::: EXERCISE INPUTS

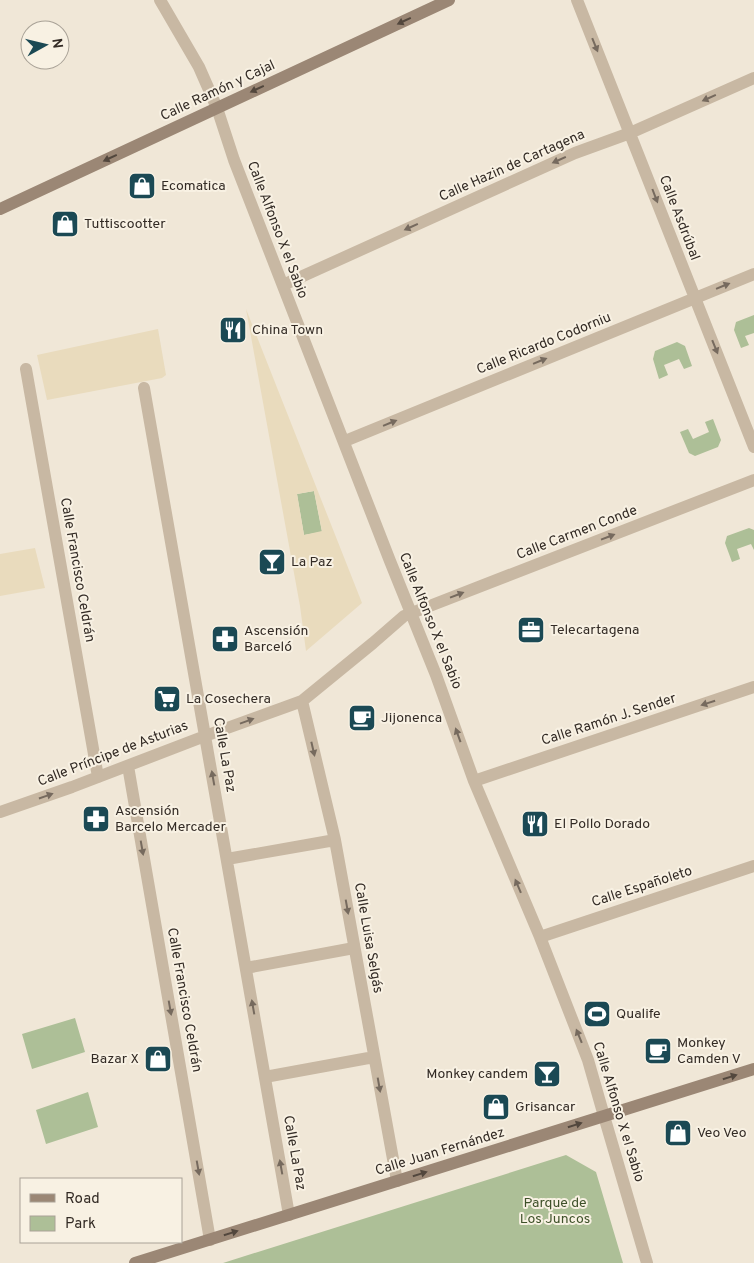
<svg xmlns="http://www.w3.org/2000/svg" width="754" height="1263" font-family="Overpass,sans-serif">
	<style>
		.green { fill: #adbf97 }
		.plaza { fill: #e9dbbd; fill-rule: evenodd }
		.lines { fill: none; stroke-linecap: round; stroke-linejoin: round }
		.street { stroke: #c8b8a3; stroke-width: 12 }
		.secondary { stroke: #9b8775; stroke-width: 12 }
		.oneway { fill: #52473d }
		.oneway2 { fill: #766a5e }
		.labels { text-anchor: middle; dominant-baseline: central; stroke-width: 4; stroke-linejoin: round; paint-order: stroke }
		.street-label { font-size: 14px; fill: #332b25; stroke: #f8f1e3 }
		.poi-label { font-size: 14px; fill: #332b25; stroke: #f8f1e3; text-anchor: start }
		.park-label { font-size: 14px; fill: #3e5129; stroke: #f8f1e3 }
	</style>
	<rect width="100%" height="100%" fill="#f0e7d7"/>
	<path class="green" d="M754,315V333L745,336L749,345L741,348L734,330L736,322Z
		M677,342L685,346L692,366L684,369L679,359L664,365L668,375L659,379L653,359L655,351Z
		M713,419L721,440L718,447L695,456L689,453L680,432L688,429L693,439L709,432L705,422Z
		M314,491L322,532L304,535L297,494Z
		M749,528L754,530V550L751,544L737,549L740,559L732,562L725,543L727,536Z
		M75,1018L85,1052L32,1069L22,1034Z
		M88,1092L98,1127L46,1144L36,1110Z
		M566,1155L596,1172L623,1263H223Z"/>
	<path class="plaza" d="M246,309L362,603L306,651L300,606ZM314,491L322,531L304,535L297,494Z
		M158,329L166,375L162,378L47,400L37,355Z
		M35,548L45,588L0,596V554Z"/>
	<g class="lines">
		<path class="street" d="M160,0L199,67L217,108L234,160L390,561L436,675L474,781L540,937L588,1060L604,1116L647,1263
			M577,0L754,447
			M283,285L575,153L630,133L754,78
			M26,369L98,777
			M144,388L289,1215
			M345,441L754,274
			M302,701L335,840L397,1181
			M128,766L210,1240
			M474,781L754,687
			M0,812L72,787L205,736L302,701L373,643L404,616L754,480
			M227,859L335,840
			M540,937L754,866
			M246,968L354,948
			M265,1077L374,1057"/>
		<path class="secondary" d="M0,209L449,0
			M135,1263L754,1069"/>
	</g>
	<defs><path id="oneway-solid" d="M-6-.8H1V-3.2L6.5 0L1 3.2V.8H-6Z" transform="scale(1.25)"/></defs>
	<g class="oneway">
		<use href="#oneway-solid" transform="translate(404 21) rotate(155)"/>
		<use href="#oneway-solid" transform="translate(257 89) rotate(155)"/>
		<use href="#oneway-solid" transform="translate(110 158) rotate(155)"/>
		<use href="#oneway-solid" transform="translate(730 1077) rotate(-17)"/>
		<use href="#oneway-solid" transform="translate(575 1125) rotate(-18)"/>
		<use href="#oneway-solid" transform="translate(420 1174) rotate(-17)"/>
		<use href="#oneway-solid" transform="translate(231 1233) rotate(-17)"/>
	</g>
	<g class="oneway2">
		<use href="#oneway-solid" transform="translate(595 45) rotate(68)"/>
		<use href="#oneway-solid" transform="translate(709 98) rotate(156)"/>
		<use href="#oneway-solid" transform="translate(559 160) rotate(156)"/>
		<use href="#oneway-solid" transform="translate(655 196) rotate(69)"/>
		<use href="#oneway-solid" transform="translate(411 227) rotate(156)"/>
		<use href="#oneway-solid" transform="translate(723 286) rotate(-22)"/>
		<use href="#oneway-solid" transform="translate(715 347) rotate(68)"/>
		<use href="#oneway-solid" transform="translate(540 361) rotate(-22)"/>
		<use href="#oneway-solid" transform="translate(390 423) rotate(-22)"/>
		<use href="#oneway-solid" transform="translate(608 537) rotate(-21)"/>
		<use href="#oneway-solid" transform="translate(457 595) rotate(-21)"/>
		<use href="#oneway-solid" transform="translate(708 703) rotate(162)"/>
		<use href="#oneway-solid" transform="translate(247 721) rotate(-20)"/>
		<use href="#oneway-solid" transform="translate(458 735) rotate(-110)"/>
		<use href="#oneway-solid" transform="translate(313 749) rotate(77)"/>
		<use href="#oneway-solid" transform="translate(213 778) rotate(-100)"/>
		<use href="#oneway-solid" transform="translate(46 796) rotate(-19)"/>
		<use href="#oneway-solid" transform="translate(142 848) rotate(80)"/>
		<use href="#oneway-solid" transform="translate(518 886) rotate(-113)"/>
		<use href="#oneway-solid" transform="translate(347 907) rotate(80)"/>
		<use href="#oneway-solid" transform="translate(253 1007) rotate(-100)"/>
		<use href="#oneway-solid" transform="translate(170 1008) rotate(80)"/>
		<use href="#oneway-solid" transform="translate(579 1036) rotate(-112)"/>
		<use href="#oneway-solid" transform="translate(379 1085) rotate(80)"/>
		<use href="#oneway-solid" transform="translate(281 1167) rotate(-100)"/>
		<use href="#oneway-solid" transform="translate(198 1168) rotate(80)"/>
	</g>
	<defs>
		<g id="shop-square" transform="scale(1.4375)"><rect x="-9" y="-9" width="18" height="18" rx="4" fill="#1b4954" stroke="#f8f1e3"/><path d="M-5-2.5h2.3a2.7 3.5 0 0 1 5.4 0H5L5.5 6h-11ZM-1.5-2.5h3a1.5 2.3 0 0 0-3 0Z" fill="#fff"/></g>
		<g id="restaurant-square" transform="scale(1.4375)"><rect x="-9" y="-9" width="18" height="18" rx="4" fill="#1b4954" stroke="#f8f1e3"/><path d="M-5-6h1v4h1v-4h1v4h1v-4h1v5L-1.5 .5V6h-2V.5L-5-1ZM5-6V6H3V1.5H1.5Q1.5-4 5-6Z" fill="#fff"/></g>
		<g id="bar-square" transform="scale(1.4375)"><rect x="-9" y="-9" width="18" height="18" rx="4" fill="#1b4954" stroke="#f8f1e3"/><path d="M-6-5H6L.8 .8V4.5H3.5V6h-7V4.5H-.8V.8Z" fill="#fff"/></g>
		<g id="office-square" transform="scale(1.4375)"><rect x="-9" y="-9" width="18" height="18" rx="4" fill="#1b4954" stroke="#f8f1e3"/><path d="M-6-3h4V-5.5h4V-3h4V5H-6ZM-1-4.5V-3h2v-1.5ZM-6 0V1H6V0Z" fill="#fff"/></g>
		<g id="pharmacy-square" transform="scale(1.4375)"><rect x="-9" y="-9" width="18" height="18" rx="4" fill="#1b4954" stroke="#f8f1e3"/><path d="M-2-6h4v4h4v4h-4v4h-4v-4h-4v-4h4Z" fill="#fff"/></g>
		<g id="supermarket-square" transform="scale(1.4375)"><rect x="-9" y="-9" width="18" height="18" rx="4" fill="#1b4954" stroke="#f8f1e3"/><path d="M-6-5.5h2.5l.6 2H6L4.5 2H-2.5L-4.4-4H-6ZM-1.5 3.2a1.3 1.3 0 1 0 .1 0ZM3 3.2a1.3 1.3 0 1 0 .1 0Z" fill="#fff"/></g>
		<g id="cafe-square" transform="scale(1.4375)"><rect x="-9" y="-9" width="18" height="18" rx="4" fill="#1b4954" stroke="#f8f1e3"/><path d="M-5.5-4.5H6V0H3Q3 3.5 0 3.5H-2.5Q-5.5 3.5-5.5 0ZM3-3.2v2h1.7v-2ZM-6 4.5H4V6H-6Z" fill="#fff"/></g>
		<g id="stadium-square" transform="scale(1.4375)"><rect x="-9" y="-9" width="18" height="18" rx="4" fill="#1b4954" stroke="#f8f1e3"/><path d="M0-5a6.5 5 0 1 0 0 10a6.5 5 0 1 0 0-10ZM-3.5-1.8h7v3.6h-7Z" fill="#fff"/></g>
	</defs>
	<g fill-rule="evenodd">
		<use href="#shop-square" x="142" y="186"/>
		<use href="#shop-square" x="65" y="224"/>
		<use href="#restaurant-square" x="233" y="330"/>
		<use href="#bar-square" x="272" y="562"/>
		<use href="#office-square" x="531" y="630"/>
		<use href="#pharmacy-square" x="225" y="639"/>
		<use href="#supermarket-square" x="167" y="699"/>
		<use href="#cafe-square" x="362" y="718"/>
		<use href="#pharmacy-square" x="96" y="819"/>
		<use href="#restaurant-square" x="535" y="824"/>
		<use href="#stadium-square" x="597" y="1014"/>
		<use href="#cafe-square" x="658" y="1051"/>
		<use href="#shop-square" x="158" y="1059"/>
		<use href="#bar-square" x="547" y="1074"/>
		<use href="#shop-square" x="496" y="1107"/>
		<use href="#shop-square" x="678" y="1133"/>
	</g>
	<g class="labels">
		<g class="street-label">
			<text transform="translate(218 91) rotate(-25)">Calle Ramón y Cajal</text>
			<text transform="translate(512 166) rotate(-24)">Calle Hazin de Cartagena</text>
			<text transform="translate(679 218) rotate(69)">Calle Asdrúbal</text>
			<text transform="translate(277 230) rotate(69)">Calle Alfonso X el Sabio</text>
			<text transform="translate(544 344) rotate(-22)">Calle Ricardo Codorniu</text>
			<text transform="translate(577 533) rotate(-21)">Calle Carmen Conde</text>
			<text transform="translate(77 570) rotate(80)">Calle Francisco Celdrán</text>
			<text transform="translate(430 621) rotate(68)">Calle Alfonso X el Sabio</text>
			<text transform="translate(609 720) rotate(-18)">Calle Ramón J. Sender</text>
			<text transform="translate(113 754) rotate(-21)">Calle Príncipe de Asturias</text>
			<text transform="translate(224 755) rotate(80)">Calle La Paz</text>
			<text transform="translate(642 887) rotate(-18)">Calle Españoleto</text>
			<text transform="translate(368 938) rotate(80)">Calle Luisa Selgás</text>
			<text transform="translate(184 1000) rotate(80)">Calle Francisco Celdrán</text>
			<text transform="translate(618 1112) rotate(73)">Calle Alfonso X el Sabio</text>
			<text transform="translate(440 1152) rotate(-17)">Calle Juan Fernández</text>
			<text transform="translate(294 1153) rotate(80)">Calle La Paz</text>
		</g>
		<g class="poi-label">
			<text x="161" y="186">Ecomatica</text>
			<text x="84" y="224">Tuttiscootter</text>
			<text x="252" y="330">China Town</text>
			<text x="291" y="562">La Paz</text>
			<text x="550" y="630">Telecartagena</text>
			<text x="244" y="631">Ascensión<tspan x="244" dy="16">Barceló</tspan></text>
			<text x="186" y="699">La Cosechera</text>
			<text x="381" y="718">Jijonenca</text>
			<text x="115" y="811">Ascensión<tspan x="115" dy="16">Barcelo Mercader</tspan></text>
			<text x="554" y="824">El Pollo Dorado</text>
			<text x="616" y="1014">Qualife</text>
			<text x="677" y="1043">Monkey<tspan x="677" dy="16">Camden V</tspan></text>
			<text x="139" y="1059" text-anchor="end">Bazar X</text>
			<text x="528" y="1074" text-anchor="end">Monkey candem</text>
			<text x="515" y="1107">Grisancar</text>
			<text x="697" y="1133">Veo Veo</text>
		</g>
		<g class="park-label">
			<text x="555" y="1203">Parque de<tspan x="555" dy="16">Los Juncos</tspan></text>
		</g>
	</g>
	<rect x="20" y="1178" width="162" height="65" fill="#f8f1e3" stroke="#a9a297"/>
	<rect x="30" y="1194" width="25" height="8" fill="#9b8775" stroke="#a9a297"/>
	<text x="65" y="1203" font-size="15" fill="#332b25">Road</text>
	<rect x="30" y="1216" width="25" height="15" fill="#adbf97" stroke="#a9a297"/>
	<text x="65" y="1228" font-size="15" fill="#332b25">Park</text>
	<g transform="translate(45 45) rotate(82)"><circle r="24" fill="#f8f1e3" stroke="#a9a297"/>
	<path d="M0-4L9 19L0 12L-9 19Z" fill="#1b4954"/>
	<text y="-8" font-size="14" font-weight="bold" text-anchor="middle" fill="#332b25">N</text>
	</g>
</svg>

::::::

◆ EXERCISE BRIEF
Copy out every line of the records that the string "lines" appears in.

◆ OUTPUT FOR THIS TASK
		.lines { fill: none; stroke-linecap: round; stroke-linejoin: round }
	<g class="lines">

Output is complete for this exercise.